Em meio a tantas discussões sobre multiplataforma, ex-exclusivos chegando a outros consoles e estratégias cada vez mais flexíveis, Shawn Layden, ex-executivo da PlayStation, jogou um pouco de água fria no discurso do “fim das exclusividades”. Para ele, exclusivos continuam tendo um papel vital na identidade das plataformas - e não estão com os dias contados.

Layden deixa claro que não acredita que todo jogo precise ser exclusivo, nem que todos devam ser, mas reforça que, quando falamos de empresas como Sony e Nintendo, o valor de marca criado por grandes exclusivos é simplesmente enorme. Na visão dele, certos personagens e franquias não são apenas jogos. Eles são a própria voz do console.
Layden foi direto: a venda de consoles por geração gira sempre em torno de 250 milhões de unidades, com uma única exceção real, a era do Wii. Segundo ele, o número impressiona, mas também revela um limite difícil de quebrar. Layden explica que, apesar de o discurso atual falar em centenas de milhões de jogadores e uma indústria bilionária, esse bolo inclui jogadores de Wordle, Candy Crush e outros títulos casuais. Quando o assunto é console dedicado, a conta encolhe bastante.

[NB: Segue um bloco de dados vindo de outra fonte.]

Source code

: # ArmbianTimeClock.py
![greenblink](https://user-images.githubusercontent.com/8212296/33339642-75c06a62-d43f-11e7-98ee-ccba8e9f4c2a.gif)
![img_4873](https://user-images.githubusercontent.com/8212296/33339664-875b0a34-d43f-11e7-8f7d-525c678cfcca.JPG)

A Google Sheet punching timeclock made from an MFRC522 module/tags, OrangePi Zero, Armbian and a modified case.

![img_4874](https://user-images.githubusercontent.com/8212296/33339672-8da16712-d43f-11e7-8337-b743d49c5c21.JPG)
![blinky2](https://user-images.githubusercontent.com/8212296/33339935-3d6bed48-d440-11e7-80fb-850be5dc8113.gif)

“O número de consoles vendidos por geração basicamente estagna. A única vez que isso subiu de forma relevante foi com o Wii, quando conseguimos atrair um público completamente fora do padrão”, comentou. Para Layden, aquilo foi uma anomalia. E desde então, a indústria voltou ao mesmo platô.
Layden usa um exemplo direto e até dramático: se Mario aparecesse no PlayStation, seria praticamente “o apocalipse”. E o mesmo vale para Nathan Drake e Uncharted fora do ecossistema PlayStation. Esses jogos, segundo ele, fazem as plataformas “cantarem”.
A lição esquecida de Betamax e VHS
É aqui que entra a analogia histórica. Layden acredita que a indústria de games precisa estudar com mais carinho a guerra dos formatos de vídeo entre Betamax e VHS, lá no fim dos anos 70 e início dos 80. Mesmo sendo tecnicamente superior em vários aspectos, o Betamax perdeu por um motivo simples: era fechado demais.
“O VHS venceu porque foi amplamente licenciado. Várias fabricantes puderam produzir aparelhos compatíveis, e o mercado naturalmente se unificou”, explicou.
Ele lembra que ninguém quer ficar preso a um formato que o vizinho não usa. Se todo mundo tem VHS, é isso que sobrevive. Curiosamente, o próprio sucesso posterior do CD, DVD e Blu-ray seguiu exatamente esse modelo: um padrão único, licenciado para múltiplos fabricantes, com a competição acontecendo no hardware, não no formato.
Um “formato universal” para games?
Na visão de Layden, o videogame poderia seguir o mesmo caminho. A ideia seria criar algo como um consórcio de formato de games, talvez baseado em PC ou em um sistema comum, permitindo que diferentes empresas fabricassem consoles compatíveis entre si.
“É assim que você chega à ubiquidade de um eletrodoméstico comum”, disse. “Hoje, estamos presos em um campo de contenção.”
Na prática, isso significaria que todos os jogos rodariam em qualquer console, independentemente da marca. E mais: empresas fora do trio Sony, Microsoft e Nintendo poderiam entrar na disputa de hardware.
A mensagem é clara: exclusivos não são só produtos, são identidade, tradição e conexão emocional com o público. Algo que vai além de números de vendas ou alcance de mercado. Mesmo reconhecendo a importância de jogos multiplataforma e de estratégias mais abertas, Layden acredita que sempre haverá espaço para títulos pensados para representar um console específico.
No fim das contas, a fala dele soa quase como um lembrete para a indústria: você pode até abrir portas, mas algumas chaves continuam sendo únicas. E, segundo Shawn Layden, elas ainda vão continuar girando por bastante tempo.